Une sociologue parmi les marins
Si la majorité des vacanciers ont déserté les plages depuis quelques semaines, l’espace maritime reste parsemé de grands porte-conteneurs, pétroliers et autres navires de commerce. Ceux-ci sont au cœur des flux marchands sur lesquels repose la mondialisation des échanges. Le sentiment d’une dématérialisation croissante de l’économie ne doit pas faire oublier le travail maritime bien concret qui permet d’acheminer 90 % des marchandises produites et utilisés dans le monde. Ce travail se devine depuis le rivage, soit lors de crises spectaculaires – accidents, marées noires –, soit, plus prosaïquement, dans les villes portuaires.
C’est pour étudier en actes ce travail méconnu que la sociologue Claire Flécher s’est embarquée sur des navires de commerce transportant des produits soumis à spéculation (blé, pétrole, minerais).

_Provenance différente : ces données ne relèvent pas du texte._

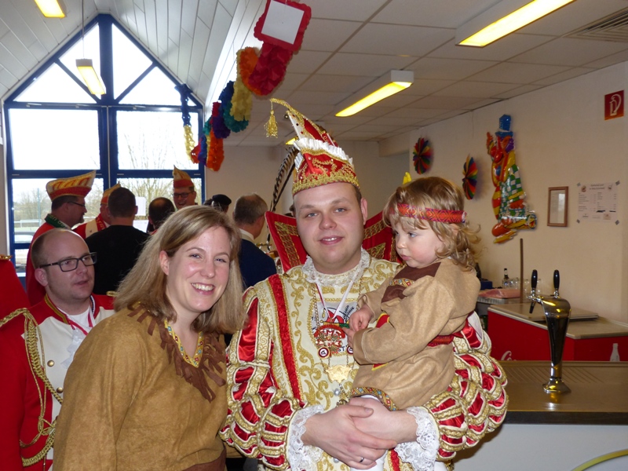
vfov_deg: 45.4
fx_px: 562
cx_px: 314
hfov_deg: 58.4
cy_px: 236
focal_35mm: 31
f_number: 2.8
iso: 200
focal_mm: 5.6
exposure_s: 1/80
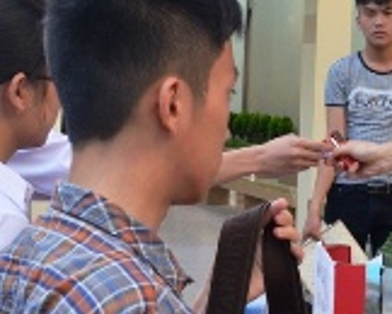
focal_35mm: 101
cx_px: 404
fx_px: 1173
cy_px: 57
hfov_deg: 18.4
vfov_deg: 15.2
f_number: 7.1
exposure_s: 1/200
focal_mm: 22
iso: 800
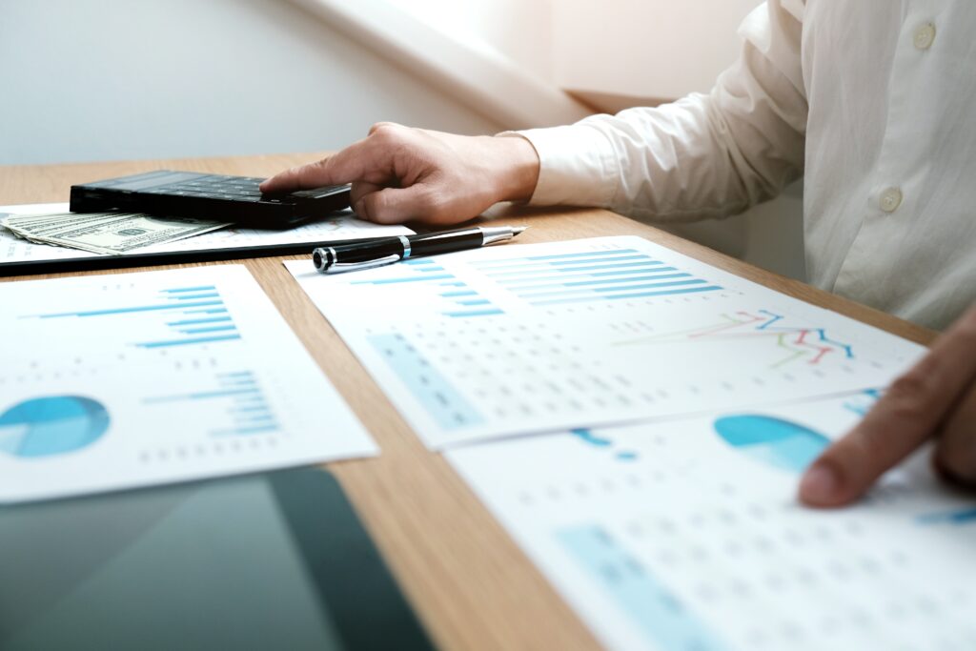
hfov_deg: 46.4
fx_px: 1139
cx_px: 488
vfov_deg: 31.9
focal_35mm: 42
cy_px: 326
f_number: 3.6
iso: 320
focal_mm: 27.7
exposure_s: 1/125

Dans ce cadre, la cargaison peut changer de client et de destination en cours de route. La vie à bord s’organise ainsi intégralement autour de l’entretien du flux : la chasse est faite au temps perdu, tant en mer qu’à terre, car ici plus encore que dans d’autres secteurs de l’économie, le temps, c’est de l’argent. En sus d’une analyse fine des effets de ce primat du flux sur les gestes du travail et les enjeux de sécurité, la sociologue s’est attachée à montrer comment ce travail internationalisé reste enserré dans des cadres nationaux.

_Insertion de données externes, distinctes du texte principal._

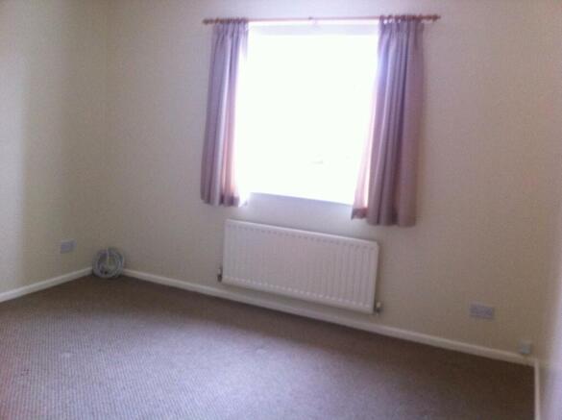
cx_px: 281
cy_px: 210
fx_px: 567
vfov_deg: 40.6
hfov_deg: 52.7
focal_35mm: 35
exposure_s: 1/15
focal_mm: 3.85
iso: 320
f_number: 2.8
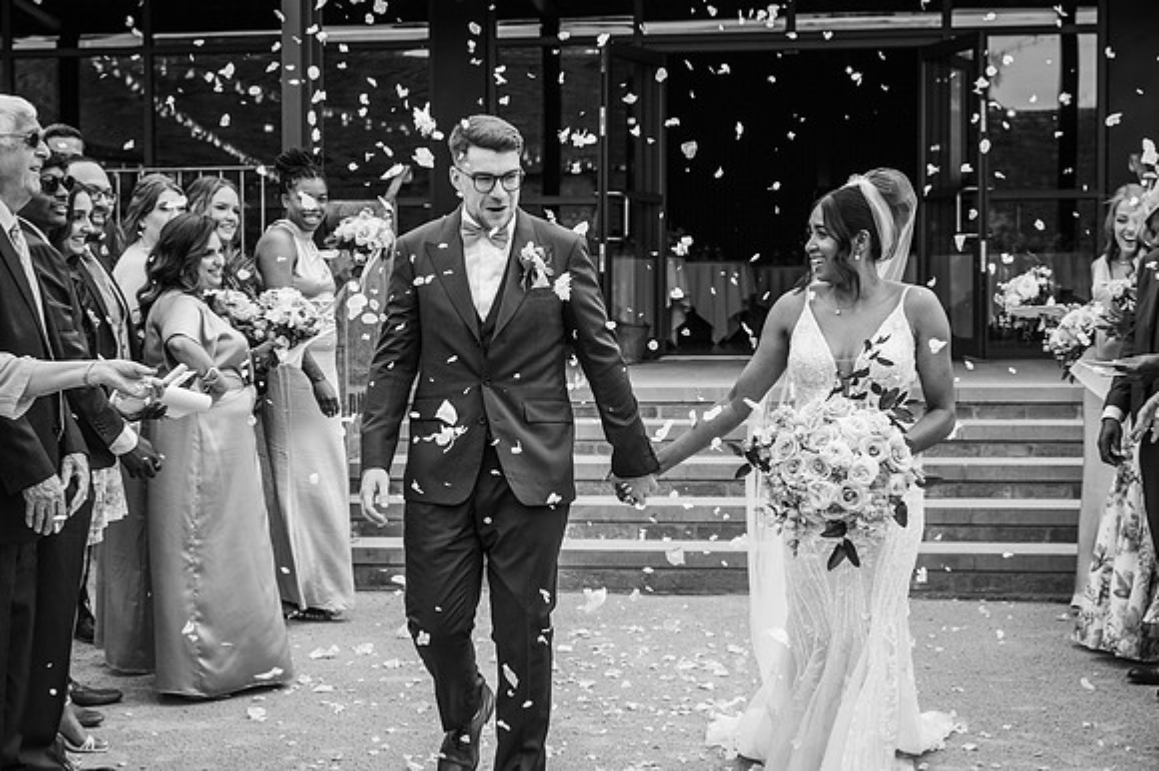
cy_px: 386
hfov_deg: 32.4
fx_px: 1995
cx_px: 580
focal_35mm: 62
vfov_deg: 21.9
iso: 360
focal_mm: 62
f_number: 5
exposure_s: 1/1000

Des relations structurées par les nationalités
Dans son article paru dans Critique internationale (n° 81, 2018), Claire Flécher déclare le paradoxe entre, d’un côté, des collectifs de travail et des donneurs d’ordre multinationaux, des bateaux parcourant le monde, des prescriptions pour l’essentiel internationales ; et, de l’autre, des relations à bord structurées par la nationalité des uns et des autres. Sur ces navires appartenant à des armateurs français, son statut de femme, diplômée d’université, française, blanche, la séparait de bien des manières de la majorité des officiers inférieurs est-européens et des marins – travailleurs manuels malgaches, philippins ou indiens. Bien que socialement plus proche des officiers supérieurs, tous français, la sociologue a pu saisir les principes de la division du travail à bord en alternant les rôles de main-d’œuvre d’appoint, de stagiaire ou de simple observatrice.

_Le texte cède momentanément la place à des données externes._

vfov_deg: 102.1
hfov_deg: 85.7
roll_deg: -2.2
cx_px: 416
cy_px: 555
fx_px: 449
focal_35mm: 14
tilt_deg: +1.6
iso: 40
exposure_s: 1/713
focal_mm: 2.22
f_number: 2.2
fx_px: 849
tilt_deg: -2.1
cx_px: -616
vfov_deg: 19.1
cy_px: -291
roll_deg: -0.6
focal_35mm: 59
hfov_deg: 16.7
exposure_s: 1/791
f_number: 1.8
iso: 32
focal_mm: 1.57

Salaire, pérennité de l’emploi, durée d’embarquement : tous les éléments du contrat de travail dépendent directement de la nationalité de son titulaire, quelle que soit celle de l’armateur ou du pavillon. Les officiers, tous européens, sont ainsi employés directement par les armateurs, alors que les marins sont embauchés par le biais des agences de recrutement, selon des contrats ajustés au coût de la vie dans le pays d’origine, et sous condition d’une disponibilité permanente. La composition nationale de l’équipage influe ainsi étroitement sur son coût pour l’armateur, et sur la stabilité du collectif de travail. Les marins, issus de pays à plus faible niveau de vie, embarqués pour des durées beaucoup plus longues et sans droit aux congés, voient ainsi défiler plusieurs équipes d’officiers.